Yes, housing is a right. I live in a housing co-operative. The contract with the federal gov;t for this type of housing is expiring in 2020 (56.1 Agreement). That is a shame. Yes, we are subsidized, but most of us are paying market rent. However, the gov't doesn't want to be bothered anymore. "Bothered"? We all pay taxes. Then we hear that the governments are interested in helping with housing - really? Where are the people in our federal co-ops who won't be subsidized in 2020 going to go? Don't we subsidize the members of parliament (with our tax dollars) who help themselves to hefty salaries?

Sigh...

This op-ed shows how out of touch our management class is with the poor saps who have to work for them. I received emails about renting in the new developments as a UBC staff member. The one-bedroom suites started at around $1550 per month. That might be classed as affordable according to the 30% rule but it's pretty hard to fit two kids and a couple of dogs in there. The so-called staff housing at UBC is for faculty and senior admins only. The peons will have to keep moving east until the pain of the long commute outweighs the benefits of working on campus.
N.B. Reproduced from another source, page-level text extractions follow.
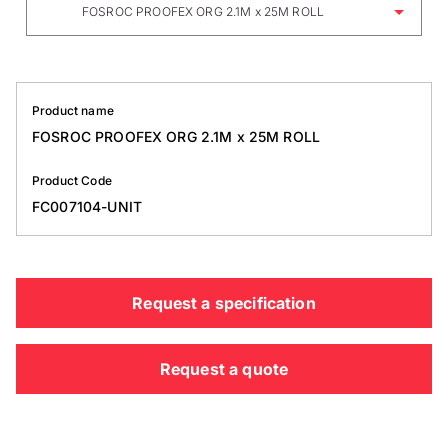
FOSROC PROOFEX ORG 2.1M x 25M ROLL
Product name
FOSROC PROOFEX ORG 2.1M x 25M ROLL
Product Code
FC007104-UNIT
Request a specification
Request a quote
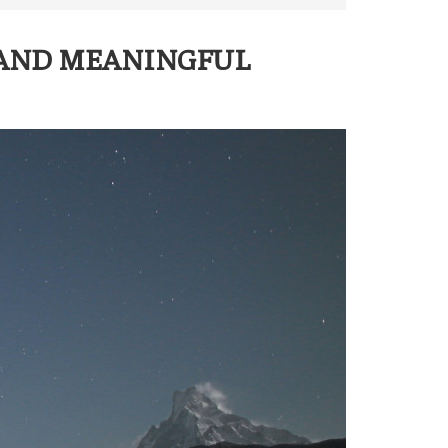
 AND MEANINGFUL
it is time to put an end to real estate speculation

these so called market prices are the result of a hyper-speculative housing market that artificially keeps on driving up rental prices in Vancouver. rental vacancy has been held (on purpose i dare say) around 0.5 - 2% in the last 20 years i have lived in Vancouver, ensuring that 'landlords' (really, isn't it about time to discard that word????) will reap maximum profits. Coupled with next to no tenant rights and many 'slumlords', this borders on being a criminal act - extortion. lest we forget, housing is a fundamental human right, not a luxury. in a province where minimum wage is $8.00/hour, calling a $1600 rent for a 1 bedroom 'affordable housing' is laughable if it were not for the many who cannot afford even a closet in one of those apartments. It is time to stop this criminal activity called real estate industry and speculating/only out for profits with a basic human right. And it is high time to build public housing (not only subsidized housing but housing that belongs to the city or province or nation) with rental prices that are set according to minimum wages within the province.